Sunday, January 28, 2018

....for your service.

  "Do you know me?"  he asked from his wheelchair, where he sat in the Namaste room, and beckoned me toward him. I was struck because he didn't ask, "Do I know you?" as might be expected. I answered no, but that I had seen him there before.
     So he started to tell me about himself, that he'd been overseas in combat for four years, and had seen three members of his company killed before his eyes. He said even now the memory of it makes him cry, and he began to do so, tears sliding down his face.  I tried to change the subject by reminding him that we all appreciated his service, and what he had been through.  He said he had been a sharpshooter, one of the best, and that he had shot one of the enemy right between the eyes.  He pointed to the spot on his own forehead, seeming satisfied with his accomplishment.  He wanted to tell me more, but I had to leave. I said I'd see him next time.
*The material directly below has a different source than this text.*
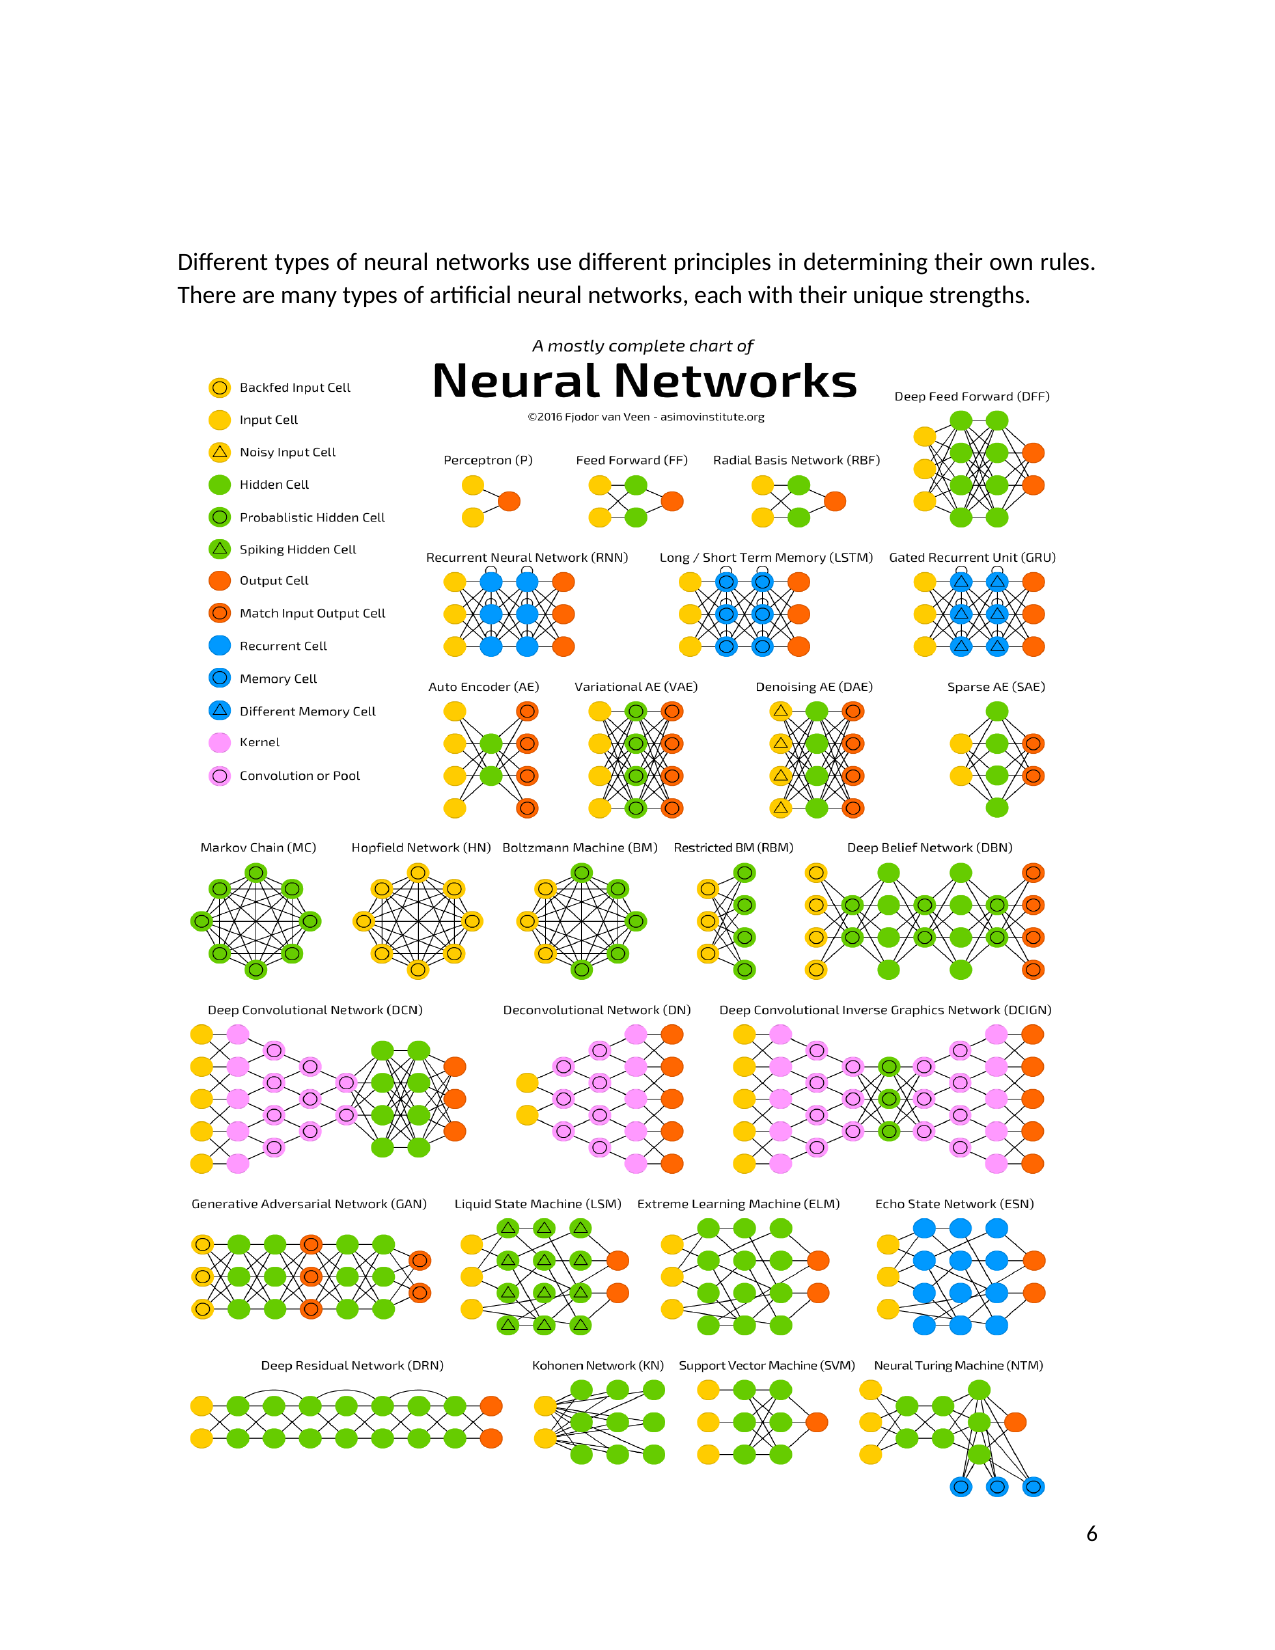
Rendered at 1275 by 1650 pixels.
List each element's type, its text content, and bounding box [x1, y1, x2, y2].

picture [165, 323, 1069, 1535]
list Different types of neural networks use different principles in determining their own rules. There are many types of artificial neural networks, each with their unique strengths. [177, 246, 1098, 310]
   It's true that there are exaggerations of war stories, but it is also true that things did happen. Regardless, these veterans were once vital and self-sufficient beings, able to travel all over the world and to function in important activities. They wore uniforms commanding respect from, or at very least the attention of, all those they met.  Now most of them are entrapped by their own bodies, dependent on others for every bodily need.  Age and infirmity exact a harsh toll.
    So the answer to "Do you know me?" is no.  Nobody does know you, not anymore.  Our mortal flaw is to think that somebody should know who we were before time nullified what was.